If voters back an unsuccessful candidate and do not rank the others, their ballots are effectively removed from the pool, so winners emerge based on a smaller denominator of total votes cast. In San Francisco, he said, local officeholders have won elections with a majority of reapportioned votes that only add up to about 45 percent of the total ballots cast.

"Ballots are dropping out of the electorate for those people that did not rank enough candidates going down the line," Goodman said. "As a result of that, when we claim we have the final two candidates and a majority winner, we have a plurality winner of the total electorate that turned out to vote on Election Day. What we have done is we've preferred one plurality -- that is the initial vote count -- versus the final vote count."

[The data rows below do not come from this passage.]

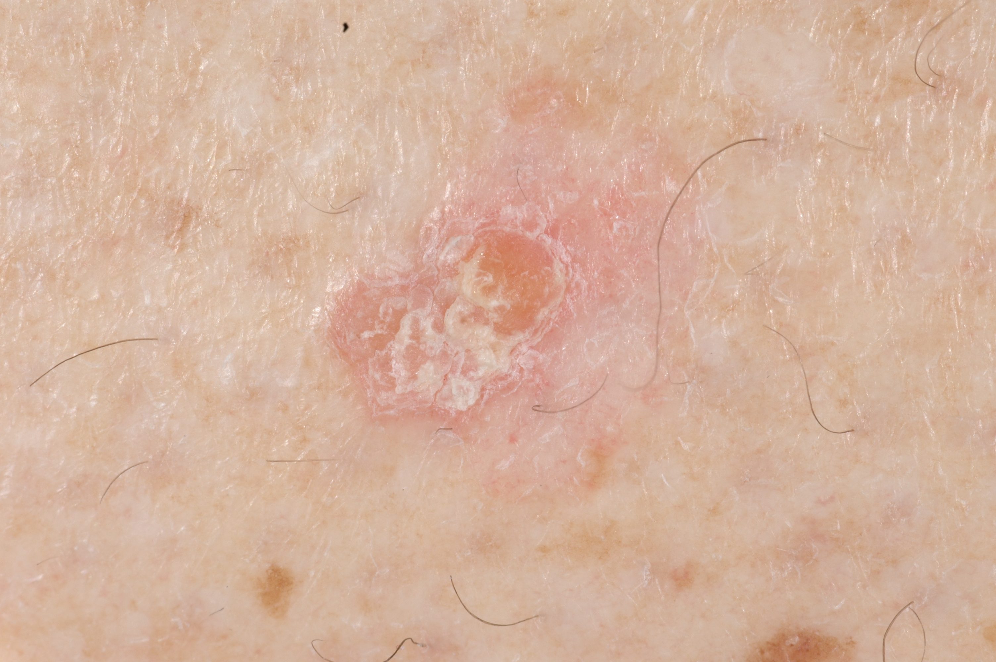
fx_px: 4354
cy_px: 331
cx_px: 498
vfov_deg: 8.7
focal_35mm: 158
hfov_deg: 13.1
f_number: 32
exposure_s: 1/500
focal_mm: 105
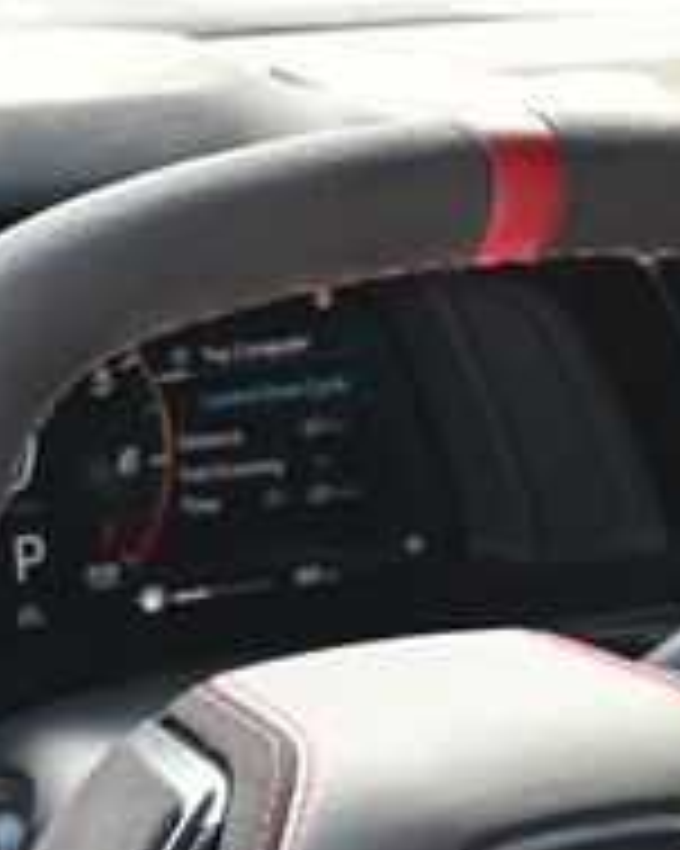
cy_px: 944
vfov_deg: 14.4
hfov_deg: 11.8
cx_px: 450
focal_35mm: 131
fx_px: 3293
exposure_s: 1/125
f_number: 4.5
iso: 500
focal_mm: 27.5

Falchuk argued that the different voting model would encourage candidates to reach more voters. Under the current model, he said, a candidate would almost never knock on the door of a voter who has an opponent's sign on their property, but with ranked-choice, office-seekers can pitch themselves as a viable second or third option.

In response, Goodman said that dynamic could also push candidates away from the center and toward the fringes of the race as they compete for lower-preference support.

"You can see the pro-Second Amendment gun rights independent candidate in the race trying to pull one candidate in that direction," he said. "You can see the pro-marijuana candidate trying to pull votes in that direction. Evan said this was a benefit of the system. It may be, but you need to decide in Massachusetts if that's what you'd like to elevate."

Falchuk and Goodman offered opposing takes on how ranked-choice voting affects so-called "spoilers," with the former suggesting that it prevents a third-party candidate from tipping a race and the latter saying the competition for secondary votes could have the same outcome.

Thursday's debate was one of the first public showings for opponents of ranked-choice voting. A formal campaign that will argue for no on Question 2 filed paperwork with the state Office of Campaign and Political Finance at the end of August, but organizers say they are still in the process of launching the effort.

Among their backers is Anthony Amore, who was the Republican nominee for secretary of state in 2018 and told the News Service he is volunteering with the opposition campaign.

On Friday, U.S. Sen. Elizabeth Warren announced her support for the ranked-choice voting ballot question, writing in a Boston Globe op-ed that the system "can make our elections more positive and require successful candidates to build broad coalitions."